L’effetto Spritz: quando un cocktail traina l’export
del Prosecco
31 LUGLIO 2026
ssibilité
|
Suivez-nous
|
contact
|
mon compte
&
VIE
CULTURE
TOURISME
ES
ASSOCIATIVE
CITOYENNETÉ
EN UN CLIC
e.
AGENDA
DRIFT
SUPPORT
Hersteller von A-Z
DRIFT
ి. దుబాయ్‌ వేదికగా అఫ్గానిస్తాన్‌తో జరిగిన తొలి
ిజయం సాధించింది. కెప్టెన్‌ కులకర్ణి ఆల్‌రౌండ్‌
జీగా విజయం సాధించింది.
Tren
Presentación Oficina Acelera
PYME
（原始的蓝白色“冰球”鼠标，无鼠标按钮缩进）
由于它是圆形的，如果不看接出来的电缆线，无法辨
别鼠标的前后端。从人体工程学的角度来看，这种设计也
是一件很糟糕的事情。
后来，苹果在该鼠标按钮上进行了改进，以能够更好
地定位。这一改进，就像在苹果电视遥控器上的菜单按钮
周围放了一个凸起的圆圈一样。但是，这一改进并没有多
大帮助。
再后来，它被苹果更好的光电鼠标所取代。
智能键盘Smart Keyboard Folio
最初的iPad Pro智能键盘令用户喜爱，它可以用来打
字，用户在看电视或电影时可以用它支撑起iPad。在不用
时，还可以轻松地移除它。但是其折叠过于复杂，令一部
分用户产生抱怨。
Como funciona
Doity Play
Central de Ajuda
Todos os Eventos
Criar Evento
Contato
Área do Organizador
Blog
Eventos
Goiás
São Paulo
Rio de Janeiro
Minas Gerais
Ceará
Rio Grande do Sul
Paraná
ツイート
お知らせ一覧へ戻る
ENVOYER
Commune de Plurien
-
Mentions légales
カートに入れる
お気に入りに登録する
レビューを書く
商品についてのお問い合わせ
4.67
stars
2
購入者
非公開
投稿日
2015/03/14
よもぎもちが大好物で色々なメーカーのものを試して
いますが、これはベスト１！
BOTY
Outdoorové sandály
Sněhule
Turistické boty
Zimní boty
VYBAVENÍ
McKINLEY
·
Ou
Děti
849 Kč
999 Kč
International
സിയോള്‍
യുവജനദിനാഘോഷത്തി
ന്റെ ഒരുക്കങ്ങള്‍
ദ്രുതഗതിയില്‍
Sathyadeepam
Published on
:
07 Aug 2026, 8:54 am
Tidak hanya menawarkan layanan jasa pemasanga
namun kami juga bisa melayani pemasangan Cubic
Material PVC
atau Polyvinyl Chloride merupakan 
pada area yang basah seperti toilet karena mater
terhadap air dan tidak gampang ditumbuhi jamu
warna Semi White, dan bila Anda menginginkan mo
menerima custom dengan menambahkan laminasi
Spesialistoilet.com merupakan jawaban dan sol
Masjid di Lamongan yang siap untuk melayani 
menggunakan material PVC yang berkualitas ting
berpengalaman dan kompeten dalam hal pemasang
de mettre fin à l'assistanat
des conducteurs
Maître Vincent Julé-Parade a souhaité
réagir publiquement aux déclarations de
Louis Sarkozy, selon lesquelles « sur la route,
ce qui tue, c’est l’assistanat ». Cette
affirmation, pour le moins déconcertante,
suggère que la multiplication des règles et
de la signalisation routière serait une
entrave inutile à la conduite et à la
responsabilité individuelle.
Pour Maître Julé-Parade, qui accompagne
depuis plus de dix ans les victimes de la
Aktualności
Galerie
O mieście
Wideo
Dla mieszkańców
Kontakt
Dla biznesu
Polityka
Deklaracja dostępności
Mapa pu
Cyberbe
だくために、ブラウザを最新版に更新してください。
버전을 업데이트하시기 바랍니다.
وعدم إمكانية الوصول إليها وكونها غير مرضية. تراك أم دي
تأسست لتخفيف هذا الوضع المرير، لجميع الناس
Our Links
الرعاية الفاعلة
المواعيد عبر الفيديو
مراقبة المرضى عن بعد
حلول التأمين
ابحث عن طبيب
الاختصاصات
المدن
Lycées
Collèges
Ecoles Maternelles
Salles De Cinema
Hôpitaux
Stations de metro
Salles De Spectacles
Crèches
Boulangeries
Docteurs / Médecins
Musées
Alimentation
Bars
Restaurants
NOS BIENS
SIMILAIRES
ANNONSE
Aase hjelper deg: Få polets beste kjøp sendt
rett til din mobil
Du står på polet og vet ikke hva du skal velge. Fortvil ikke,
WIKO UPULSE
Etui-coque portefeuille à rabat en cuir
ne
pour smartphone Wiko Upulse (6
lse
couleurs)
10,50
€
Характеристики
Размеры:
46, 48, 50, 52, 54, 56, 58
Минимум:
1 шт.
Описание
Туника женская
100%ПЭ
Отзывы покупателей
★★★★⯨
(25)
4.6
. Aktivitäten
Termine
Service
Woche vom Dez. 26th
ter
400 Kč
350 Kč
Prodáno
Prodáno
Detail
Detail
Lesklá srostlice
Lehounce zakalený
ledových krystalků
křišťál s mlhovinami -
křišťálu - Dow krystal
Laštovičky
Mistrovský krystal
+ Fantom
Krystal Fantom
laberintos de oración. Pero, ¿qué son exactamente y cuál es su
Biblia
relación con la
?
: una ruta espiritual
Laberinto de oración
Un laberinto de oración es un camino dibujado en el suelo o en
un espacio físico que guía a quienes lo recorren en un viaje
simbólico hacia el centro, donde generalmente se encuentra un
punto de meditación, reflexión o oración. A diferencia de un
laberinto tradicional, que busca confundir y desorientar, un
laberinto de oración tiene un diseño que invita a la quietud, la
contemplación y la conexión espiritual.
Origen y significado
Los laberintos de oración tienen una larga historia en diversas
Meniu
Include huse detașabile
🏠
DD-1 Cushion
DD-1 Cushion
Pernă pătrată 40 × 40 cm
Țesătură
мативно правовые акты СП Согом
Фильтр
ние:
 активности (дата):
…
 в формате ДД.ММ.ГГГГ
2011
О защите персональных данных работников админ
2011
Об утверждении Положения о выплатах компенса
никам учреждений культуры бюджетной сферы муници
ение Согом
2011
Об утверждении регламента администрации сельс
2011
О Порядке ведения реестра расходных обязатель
***
» The task
Report the number of lines in the records above that include "Salles", leaving out any other words.

» Task solution
2